§ Design files in text formats

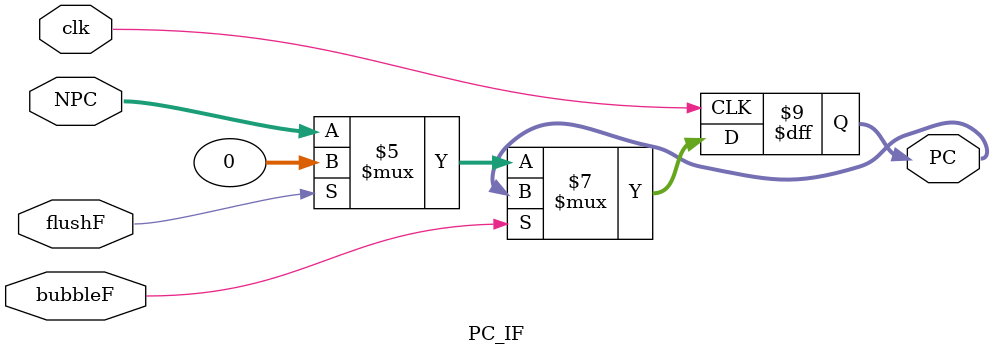
<source format=v>
`timescale 1ns / 1ps


//  功能说明
    // 存储当前流水线需要执行的指令地址
// 输入
    // clk               时钟信号
    // NPC               NPC_Generator生成的下一条指令地址
// 输出
    // PC                流水线需要处理的指令地址
// 实验要求  
    // 无需修改


module PC_IF(
    input wire clk, bubbleF, flushF,
    input wire [31:0] NPC,
    output reg [31:0] PC
    );

    initial PC = 0;
    
    // 时钟下降沿
    // 这里需要锁存器 如果有bubble 需要PC保持不变
    always@(posedge clk)
        if (!bubbleF) 
        begin
            if (flushF)
                PC <= 0;
            else 
                PC <= NPC;
        end
    

endmodule
</source>
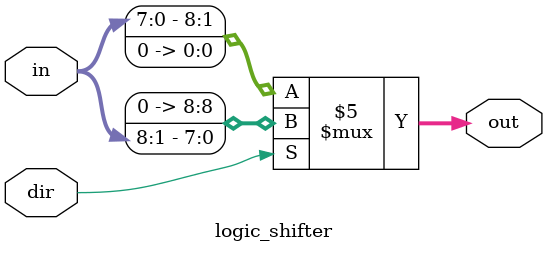
<source format=sv>
module logic_shifter (in, out, dir);
	input logic [8:0] in;
	input logic dir;
	output logic [8:0] out;
	
	// dir == 1 is shift right, dir == 0 is shift left
	always_comb begin
		if (dir) out = in >> 1;
		else     out = in << 1;
	end
endmodule
</source>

§ Directions for this task
Above are records with pictures; repeat them exactly, but without the pictures.

§ Exercise answer
<source format=v>
`timescale 1ns / 1ps


//  功能说明
    // 存储当前流水线需要执行的指令地址
// 输入
    // clk               时钟信号
    // NPC               NPC_Generator生成的下一条指令地址
// 输出
    // PC                流水线需要处理的指令地址
// 实验要求  
    // 无需修改


module PC_IF(
    input wire clk, bubbleF, flushF,
    input wire [31:0] NPC,
    output reg [31:0] PC
    );

    initial PC = 0;
    
    // 时钟下降沿
    // 这里需要锁存器 如果有bubble 需要PC保持不变
    always@(posedge clk)
        if (!bubbleF) 
        begin
            if (flushF)
                PC <= 0;
            else 
                PC <= NPC;
        end
    

endmodule
</source>
<source format=sv>
module logic_shifter (in, out, dir);
	input logic [8:0] in;
	input logic dir;
	output logic [8:0] out;
	
	// dir == 1 is shift right, dir == 0 is shift left
	always_comb begin
		if (dir) out = in >> 1;
		else     out = in << 1;
	end
endmodule
</source>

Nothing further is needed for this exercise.